**TASK INSTRUCTIONS:** For the entries below, the result should be an exact transcription of the lines from the one with "Own it today" up to and including the one with "your career while deferring a large lump-sum", and only those.

(EXTRACTED MATERIAL)

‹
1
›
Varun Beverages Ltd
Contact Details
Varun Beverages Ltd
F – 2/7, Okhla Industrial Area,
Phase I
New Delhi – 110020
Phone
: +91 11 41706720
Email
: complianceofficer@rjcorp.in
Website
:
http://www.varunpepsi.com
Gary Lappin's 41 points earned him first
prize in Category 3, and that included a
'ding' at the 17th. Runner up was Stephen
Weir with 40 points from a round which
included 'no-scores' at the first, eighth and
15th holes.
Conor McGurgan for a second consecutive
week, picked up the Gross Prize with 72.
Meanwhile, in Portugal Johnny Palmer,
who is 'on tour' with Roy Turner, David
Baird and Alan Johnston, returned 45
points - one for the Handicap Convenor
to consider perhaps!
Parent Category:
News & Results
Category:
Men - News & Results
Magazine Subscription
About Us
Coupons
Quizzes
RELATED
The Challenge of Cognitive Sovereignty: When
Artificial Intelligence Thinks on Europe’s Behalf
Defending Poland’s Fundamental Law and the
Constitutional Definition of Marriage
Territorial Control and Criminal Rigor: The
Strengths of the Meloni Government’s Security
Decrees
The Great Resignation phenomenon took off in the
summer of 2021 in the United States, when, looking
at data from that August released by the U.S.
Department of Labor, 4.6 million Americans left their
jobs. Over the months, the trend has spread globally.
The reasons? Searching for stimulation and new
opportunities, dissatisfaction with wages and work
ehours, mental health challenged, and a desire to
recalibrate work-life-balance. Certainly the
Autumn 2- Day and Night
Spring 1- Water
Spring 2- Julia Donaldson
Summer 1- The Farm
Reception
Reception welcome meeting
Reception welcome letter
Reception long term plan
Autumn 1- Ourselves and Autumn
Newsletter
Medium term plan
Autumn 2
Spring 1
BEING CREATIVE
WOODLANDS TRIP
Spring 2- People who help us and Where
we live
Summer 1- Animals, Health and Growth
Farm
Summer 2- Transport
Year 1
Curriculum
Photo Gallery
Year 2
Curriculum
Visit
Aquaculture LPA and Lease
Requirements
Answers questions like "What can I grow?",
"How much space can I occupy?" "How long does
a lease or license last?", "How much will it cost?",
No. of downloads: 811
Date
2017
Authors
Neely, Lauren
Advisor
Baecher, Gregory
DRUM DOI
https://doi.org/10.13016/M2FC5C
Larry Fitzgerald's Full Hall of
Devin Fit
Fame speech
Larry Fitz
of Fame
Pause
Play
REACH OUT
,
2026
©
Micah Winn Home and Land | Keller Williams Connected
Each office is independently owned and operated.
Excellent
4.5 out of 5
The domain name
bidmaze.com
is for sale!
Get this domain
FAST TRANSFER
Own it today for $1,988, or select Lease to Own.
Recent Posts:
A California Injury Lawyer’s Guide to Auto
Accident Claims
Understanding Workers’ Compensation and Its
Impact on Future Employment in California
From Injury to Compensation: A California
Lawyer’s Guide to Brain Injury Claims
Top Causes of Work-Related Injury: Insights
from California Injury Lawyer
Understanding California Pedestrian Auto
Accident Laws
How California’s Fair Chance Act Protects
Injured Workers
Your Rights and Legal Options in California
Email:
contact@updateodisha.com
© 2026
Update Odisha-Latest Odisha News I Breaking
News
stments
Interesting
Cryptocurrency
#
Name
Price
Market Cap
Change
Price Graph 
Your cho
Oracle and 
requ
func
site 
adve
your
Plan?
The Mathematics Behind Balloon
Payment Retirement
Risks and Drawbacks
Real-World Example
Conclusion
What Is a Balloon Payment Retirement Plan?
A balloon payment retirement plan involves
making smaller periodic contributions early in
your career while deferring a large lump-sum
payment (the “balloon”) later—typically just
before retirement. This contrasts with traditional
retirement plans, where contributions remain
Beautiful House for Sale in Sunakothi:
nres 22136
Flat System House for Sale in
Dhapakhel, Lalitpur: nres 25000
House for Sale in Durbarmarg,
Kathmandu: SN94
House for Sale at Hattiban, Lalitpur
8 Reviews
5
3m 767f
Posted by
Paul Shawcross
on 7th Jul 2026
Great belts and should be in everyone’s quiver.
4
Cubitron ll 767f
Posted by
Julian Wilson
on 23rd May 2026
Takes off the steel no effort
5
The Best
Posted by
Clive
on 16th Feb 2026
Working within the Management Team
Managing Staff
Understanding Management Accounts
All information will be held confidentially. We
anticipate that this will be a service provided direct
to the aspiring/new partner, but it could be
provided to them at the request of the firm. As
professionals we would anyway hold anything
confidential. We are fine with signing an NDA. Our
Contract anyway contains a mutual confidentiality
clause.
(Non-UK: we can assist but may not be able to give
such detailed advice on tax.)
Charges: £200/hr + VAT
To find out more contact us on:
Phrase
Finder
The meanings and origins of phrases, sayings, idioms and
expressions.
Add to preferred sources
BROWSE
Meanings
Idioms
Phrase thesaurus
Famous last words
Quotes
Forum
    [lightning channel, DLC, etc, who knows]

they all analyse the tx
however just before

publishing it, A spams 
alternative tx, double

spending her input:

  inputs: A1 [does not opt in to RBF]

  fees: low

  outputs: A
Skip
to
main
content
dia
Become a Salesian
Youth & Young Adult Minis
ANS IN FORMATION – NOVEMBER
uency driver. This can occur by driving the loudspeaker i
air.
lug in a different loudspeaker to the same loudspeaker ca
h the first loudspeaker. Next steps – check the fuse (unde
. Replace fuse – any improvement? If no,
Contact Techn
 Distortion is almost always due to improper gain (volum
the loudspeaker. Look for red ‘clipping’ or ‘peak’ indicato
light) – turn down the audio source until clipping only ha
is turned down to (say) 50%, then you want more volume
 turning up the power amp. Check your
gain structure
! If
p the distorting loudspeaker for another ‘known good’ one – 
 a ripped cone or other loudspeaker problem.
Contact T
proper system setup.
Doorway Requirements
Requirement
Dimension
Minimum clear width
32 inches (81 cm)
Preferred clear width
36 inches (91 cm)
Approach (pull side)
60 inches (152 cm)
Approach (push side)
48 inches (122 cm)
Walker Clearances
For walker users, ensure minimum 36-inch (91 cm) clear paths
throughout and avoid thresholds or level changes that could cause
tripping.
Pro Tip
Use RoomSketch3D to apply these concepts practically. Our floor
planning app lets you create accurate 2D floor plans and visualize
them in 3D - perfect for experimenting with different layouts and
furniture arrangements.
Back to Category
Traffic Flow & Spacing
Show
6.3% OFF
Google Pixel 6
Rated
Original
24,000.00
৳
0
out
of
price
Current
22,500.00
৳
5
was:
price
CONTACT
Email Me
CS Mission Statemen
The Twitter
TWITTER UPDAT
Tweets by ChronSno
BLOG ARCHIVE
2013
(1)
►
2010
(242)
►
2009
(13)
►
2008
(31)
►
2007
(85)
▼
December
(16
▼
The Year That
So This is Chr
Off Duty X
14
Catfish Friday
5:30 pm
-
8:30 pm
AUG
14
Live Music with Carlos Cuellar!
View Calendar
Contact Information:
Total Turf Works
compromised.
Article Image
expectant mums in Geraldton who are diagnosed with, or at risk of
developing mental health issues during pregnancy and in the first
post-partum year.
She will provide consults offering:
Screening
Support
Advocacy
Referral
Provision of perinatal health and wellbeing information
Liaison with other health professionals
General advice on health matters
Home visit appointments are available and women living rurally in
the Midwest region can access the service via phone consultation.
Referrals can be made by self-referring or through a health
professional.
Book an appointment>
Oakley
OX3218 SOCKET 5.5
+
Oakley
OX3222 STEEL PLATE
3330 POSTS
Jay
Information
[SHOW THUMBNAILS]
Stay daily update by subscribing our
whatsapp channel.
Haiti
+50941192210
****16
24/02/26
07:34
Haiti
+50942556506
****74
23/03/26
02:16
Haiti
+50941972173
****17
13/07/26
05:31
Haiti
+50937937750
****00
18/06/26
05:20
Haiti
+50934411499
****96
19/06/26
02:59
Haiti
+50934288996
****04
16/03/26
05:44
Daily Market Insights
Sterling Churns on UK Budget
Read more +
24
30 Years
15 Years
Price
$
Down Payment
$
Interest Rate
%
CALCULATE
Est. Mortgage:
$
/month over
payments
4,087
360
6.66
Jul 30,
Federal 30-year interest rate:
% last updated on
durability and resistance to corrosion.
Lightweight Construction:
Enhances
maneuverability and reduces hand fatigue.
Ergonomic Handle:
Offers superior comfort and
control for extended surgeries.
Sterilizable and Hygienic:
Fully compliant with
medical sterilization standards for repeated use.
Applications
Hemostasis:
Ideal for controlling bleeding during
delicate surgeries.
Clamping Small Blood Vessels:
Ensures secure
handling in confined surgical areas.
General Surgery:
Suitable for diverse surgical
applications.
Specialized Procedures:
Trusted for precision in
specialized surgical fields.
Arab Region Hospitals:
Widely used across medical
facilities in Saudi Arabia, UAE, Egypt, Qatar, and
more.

(End EXTRACTED MATERIAL)

**REPLY:**
Own it today for $1,988, or select Lease to Own.
Recent Posts:
A California Injury Lawyer’s Guide to Auto
Accident Claims
Understanding Workers’ Compensation and Its
Impact on Future Employment in California
From Injury to Compensation: A California
Lawyer’s Guide to Brain Injury Claims
Top Causes of Work-Related Injury: Insights
from California Injury Lawyer
Understanding California Pedestrian Auto
Accident Laws
How California’s Fair Chance Act Protects
Injured Workers
Your Rights and Legal Options in California
Email:
contact@updateodisha.com
© 2026
Update Odisha-Latest Odisha News I Breaking
News
stments
Interesting
Cryptocurrency
#
Name
Price
Market Cap
Change
Price Graph 
Your cho
Oracle and 
requ
func
site 
adve
your
Plan?
The Mathematics Behind Balloon
Payment Retirement
Risks and Drawbacks
Real-World Example
Conclusion
What Is a Balloon Payment Retirement Plan?
A balloon payment retirement plan involves
making smaller periodic contributions early in
your career while deferring a large lump-sum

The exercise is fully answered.